▶ EXERCISE GOAL
Would you copy out each line of the records below that includes the word "scénarios"?

___ RECORD EXCERPTS

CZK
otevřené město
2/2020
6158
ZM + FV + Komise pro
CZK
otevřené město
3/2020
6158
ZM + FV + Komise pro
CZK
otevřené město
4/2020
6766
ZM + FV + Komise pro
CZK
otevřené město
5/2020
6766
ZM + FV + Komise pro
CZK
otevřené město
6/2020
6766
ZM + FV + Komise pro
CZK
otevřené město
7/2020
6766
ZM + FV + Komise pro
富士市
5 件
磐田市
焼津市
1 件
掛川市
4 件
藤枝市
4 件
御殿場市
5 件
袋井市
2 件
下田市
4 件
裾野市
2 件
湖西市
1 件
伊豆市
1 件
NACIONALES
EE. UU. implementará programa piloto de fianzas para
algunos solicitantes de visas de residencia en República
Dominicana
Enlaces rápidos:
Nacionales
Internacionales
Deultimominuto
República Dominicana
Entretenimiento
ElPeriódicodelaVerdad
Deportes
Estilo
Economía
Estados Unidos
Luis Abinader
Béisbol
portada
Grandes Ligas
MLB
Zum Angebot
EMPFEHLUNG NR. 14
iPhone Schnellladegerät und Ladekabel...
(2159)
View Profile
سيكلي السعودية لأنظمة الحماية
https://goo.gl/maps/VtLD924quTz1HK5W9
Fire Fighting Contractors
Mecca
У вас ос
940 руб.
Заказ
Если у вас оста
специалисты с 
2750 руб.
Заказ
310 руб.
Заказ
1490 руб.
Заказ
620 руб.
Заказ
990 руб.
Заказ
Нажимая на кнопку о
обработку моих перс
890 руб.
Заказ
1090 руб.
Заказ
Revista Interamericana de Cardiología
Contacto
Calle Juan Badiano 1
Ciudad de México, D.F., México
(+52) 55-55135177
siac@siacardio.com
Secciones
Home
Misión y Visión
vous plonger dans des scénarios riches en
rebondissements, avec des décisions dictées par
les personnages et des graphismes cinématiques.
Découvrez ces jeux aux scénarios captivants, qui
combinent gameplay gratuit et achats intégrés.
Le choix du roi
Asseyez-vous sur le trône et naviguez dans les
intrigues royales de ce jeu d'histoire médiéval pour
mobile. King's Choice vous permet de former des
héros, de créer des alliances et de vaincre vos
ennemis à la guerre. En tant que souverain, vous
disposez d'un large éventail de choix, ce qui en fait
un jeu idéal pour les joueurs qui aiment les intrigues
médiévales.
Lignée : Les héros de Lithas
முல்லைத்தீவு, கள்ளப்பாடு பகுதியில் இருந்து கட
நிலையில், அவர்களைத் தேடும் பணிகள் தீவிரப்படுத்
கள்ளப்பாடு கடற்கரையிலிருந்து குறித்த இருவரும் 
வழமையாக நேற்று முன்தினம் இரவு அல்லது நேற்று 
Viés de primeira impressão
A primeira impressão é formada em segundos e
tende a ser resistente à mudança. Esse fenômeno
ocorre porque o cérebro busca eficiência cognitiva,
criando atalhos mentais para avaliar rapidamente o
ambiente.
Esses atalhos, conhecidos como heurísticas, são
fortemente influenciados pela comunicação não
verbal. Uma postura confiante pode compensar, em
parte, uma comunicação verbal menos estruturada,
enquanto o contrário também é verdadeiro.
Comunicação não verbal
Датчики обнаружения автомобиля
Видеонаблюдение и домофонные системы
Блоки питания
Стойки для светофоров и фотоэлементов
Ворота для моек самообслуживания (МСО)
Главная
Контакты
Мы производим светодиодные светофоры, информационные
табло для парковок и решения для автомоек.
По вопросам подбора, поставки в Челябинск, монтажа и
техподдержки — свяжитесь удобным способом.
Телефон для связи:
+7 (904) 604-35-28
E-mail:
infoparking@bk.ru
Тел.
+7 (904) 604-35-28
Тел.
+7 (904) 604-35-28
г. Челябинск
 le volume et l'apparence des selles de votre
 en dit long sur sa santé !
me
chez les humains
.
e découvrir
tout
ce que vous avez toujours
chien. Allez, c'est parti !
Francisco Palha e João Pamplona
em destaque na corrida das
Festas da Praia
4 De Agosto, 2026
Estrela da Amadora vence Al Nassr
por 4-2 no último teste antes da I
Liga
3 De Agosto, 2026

______

▶ RESPONSE TO THIS TASK
vous plonger dans des scénarios riches en
Découvrez ces jeux aux scénarios captivants, qui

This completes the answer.